The oral contraceptive pill, commonly referred to as "the pill," is a form of hormonal contraception taken by approximately 12 million women in the US each year to prevent pregnancy.
The pill is a highly effective method of contraception when taken correctly (at the same time everyday), with only 0.1% of women experiencing an unintended pregnancy, according to the Association of Reproductive Health Professionals (ARHP); around 1 in 100 women taking the pill experience an unintended pregnancy in the first year of pill use.
However, pregnancy rates increase dramatically in women who miss a pill (rates rise 30-80 times, according to the ARHP).
There are two types of contraceptive pills, both of which contain synthetic forms of the hormones estrogen & progesterone. Combination pills contain both of these hormones, whereas the "mini pill," known as the progestin-only pill contains only the hormone progestin.
Although very effective & useful, there are some commonly experienced side effects with these pills.
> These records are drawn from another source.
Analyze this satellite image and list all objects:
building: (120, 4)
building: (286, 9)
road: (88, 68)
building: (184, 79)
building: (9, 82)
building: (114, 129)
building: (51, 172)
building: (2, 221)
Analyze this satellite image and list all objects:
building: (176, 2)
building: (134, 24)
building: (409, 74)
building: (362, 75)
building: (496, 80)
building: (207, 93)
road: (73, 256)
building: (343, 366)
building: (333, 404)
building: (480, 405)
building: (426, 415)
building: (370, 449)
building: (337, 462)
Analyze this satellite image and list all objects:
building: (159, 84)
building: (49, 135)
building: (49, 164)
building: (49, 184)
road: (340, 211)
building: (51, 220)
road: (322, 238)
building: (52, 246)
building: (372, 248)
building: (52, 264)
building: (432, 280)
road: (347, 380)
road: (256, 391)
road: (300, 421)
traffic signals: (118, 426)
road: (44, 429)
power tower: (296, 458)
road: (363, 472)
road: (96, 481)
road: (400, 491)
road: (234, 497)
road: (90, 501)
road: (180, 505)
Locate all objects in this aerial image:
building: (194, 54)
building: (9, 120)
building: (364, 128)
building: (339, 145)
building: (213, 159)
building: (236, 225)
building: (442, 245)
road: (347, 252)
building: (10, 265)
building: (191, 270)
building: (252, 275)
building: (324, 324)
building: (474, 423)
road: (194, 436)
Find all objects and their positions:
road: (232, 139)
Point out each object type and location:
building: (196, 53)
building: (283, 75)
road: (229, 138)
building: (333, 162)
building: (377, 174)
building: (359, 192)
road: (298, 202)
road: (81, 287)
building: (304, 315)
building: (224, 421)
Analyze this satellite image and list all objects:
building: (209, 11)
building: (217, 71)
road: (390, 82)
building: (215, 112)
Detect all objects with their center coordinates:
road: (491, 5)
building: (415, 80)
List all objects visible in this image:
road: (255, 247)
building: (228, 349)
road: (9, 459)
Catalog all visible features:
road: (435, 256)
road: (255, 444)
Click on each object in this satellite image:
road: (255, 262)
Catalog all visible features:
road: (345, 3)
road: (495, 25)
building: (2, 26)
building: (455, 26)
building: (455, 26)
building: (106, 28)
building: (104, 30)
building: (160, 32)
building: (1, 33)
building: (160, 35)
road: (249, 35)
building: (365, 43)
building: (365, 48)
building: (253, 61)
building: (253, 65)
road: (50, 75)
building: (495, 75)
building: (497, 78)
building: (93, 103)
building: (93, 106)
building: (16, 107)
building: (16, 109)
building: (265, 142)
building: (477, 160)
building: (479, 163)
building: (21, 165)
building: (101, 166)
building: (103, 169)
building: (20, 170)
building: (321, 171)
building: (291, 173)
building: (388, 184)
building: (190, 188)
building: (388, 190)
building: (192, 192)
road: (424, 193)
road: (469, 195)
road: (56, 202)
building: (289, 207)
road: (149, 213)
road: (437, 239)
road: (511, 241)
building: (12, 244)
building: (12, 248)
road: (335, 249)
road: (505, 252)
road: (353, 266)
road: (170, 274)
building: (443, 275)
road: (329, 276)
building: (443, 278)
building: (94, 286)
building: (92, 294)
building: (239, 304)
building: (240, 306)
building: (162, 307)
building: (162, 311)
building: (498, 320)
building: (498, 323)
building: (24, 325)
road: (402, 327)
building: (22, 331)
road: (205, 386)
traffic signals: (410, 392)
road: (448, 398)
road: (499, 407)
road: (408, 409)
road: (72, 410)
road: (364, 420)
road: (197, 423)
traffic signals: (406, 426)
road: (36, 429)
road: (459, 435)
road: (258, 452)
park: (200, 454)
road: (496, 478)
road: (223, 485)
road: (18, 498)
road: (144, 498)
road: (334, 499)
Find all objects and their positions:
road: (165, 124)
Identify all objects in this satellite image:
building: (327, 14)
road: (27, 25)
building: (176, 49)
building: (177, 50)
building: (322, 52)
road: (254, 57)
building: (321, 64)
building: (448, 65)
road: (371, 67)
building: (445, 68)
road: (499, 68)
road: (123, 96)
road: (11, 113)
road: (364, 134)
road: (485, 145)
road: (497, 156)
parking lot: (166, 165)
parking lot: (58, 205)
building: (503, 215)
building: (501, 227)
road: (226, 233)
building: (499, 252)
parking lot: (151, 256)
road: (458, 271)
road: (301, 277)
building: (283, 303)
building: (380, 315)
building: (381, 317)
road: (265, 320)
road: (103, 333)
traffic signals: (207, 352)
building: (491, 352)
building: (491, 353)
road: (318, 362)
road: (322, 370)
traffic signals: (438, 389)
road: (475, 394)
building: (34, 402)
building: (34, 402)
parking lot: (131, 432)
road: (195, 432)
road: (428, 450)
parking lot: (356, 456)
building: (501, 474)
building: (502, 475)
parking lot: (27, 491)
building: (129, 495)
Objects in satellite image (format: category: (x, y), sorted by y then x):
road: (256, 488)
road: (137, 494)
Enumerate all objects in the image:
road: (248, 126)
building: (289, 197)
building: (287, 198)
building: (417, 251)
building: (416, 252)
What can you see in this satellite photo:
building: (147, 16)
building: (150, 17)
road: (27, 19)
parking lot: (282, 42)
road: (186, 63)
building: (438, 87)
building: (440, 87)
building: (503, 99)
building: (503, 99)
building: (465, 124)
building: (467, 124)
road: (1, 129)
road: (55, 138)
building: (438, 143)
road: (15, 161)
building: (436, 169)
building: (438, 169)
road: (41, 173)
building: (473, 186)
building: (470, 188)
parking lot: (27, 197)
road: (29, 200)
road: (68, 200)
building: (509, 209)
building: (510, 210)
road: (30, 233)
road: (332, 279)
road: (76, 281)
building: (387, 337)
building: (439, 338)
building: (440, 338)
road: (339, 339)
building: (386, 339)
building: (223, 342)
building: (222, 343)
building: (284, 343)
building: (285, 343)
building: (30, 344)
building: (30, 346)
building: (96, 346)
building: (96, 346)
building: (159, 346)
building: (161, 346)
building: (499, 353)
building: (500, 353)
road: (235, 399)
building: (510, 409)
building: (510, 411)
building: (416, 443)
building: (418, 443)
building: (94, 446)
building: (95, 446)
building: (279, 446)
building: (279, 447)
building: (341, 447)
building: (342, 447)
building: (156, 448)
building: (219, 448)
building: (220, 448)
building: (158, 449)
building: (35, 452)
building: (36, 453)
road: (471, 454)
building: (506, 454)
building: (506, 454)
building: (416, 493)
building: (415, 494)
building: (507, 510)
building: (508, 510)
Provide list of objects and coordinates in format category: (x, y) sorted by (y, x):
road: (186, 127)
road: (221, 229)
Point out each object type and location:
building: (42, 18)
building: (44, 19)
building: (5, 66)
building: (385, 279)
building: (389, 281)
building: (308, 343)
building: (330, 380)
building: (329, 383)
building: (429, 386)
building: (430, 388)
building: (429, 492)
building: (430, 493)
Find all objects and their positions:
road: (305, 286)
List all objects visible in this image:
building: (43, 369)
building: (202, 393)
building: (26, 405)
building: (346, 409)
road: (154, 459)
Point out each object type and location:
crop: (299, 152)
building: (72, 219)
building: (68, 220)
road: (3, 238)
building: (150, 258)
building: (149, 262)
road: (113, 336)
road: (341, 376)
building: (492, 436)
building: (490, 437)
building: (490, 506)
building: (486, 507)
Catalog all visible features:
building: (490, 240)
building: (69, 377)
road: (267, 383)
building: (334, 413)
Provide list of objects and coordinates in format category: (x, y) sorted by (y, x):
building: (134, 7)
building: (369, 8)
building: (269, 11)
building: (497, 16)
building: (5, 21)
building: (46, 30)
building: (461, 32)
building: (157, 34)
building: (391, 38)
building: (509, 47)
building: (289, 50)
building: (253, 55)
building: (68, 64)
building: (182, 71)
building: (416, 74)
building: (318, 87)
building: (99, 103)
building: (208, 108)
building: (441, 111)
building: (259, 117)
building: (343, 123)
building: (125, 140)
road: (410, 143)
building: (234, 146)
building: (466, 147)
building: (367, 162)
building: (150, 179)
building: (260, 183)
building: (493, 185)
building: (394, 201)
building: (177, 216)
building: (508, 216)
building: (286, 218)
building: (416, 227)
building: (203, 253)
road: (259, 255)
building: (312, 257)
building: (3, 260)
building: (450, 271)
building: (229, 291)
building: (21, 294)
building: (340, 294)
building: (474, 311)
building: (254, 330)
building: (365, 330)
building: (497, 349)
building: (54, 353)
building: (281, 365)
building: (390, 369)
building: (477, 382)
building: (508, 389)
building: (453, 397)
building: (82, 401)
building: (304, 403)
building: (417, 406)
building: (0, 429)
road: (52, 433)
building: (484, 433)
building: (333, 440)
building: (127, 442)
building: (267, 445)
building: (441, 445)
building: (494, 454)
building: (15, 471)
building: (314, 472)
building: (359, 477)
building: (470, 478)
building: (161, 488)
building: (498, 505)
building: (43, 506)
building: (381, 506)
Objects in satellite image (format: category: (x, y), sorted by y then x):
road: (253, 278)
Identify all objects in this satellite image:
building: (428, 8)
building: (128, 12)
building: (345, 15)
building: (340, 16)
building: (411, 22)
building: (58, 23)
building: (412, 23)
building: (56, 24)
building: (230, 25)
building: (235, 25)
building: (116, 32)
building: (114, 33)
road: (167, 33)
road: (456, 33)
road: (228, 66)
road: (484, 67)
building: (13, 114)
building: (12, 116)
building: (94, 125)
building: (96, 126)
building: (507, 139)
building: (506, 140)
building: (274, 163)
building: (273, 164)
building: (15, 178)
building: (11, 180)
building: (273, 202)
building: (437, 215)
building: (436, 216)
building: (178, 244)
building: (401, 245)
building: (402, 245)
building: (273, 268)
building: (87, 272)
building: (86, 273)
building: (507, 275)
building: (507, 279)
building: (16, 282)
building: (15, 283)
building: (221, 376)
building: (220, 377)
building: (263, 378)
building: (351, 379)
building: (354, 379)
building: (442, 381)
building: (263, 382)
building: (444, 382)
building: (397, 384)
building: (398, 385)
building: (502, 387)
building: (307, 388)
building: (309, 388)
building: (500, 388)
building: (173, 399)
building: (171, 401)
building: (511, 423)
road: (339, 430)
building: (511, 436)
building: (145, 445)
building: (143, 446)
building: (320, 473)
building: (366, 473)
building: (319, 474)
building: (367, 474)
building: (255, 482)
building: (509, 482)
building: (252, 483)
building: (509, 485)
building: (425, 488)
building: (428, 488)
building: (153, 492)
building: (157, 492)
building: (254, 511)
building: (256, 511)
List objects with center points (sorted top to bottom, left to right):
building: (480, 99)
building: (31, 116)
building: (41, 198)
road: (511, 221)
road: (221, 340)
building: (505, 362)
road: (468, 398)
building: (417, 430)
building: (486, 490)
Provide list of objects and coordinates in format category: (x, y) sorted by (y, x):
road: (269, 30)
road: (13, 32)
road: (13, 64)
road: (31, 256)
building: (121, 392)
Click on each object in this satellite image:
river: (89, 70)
These mainly include nausea; changes in vaginal discharge that can range from an increase to a decrease in vaginal lubrication, an alteration in the nature of the discharge, and changes which can affect sexual intercourse.
Bloating, headaches, increased appetite, yeast infections, inter-menstrual spotting, missed periods, mood swings and other emotional issues, blood clots, brown spots on face, lower sex drive and breast tenderness are some others to note.
Combination pills do pose a slightly increased risk of cardiovascular side effects such as heart attack, stroke and blood clots, which can be fatal. People with a history of blood clots, heart attacks or stroke are advised not to take the combination birth control pill. It is also important to note that an unintended pregnancy has its own side effects.
It is recommended not to take hormonal contraceptives if there is a personal history of liver or heart disease, uterine or breast cancer, uncontrolled blood pressure, or migraines with an aura. Combination pills with the form of synthetic progesterone called drospirenone may have a higher risk of blood clots leading to deep vein thrombosis & pulmonary embolism.
A qualified health care provider should be consulted before beginning the pill method of birth control and also for individual guidance on the most appropriate method of birth control.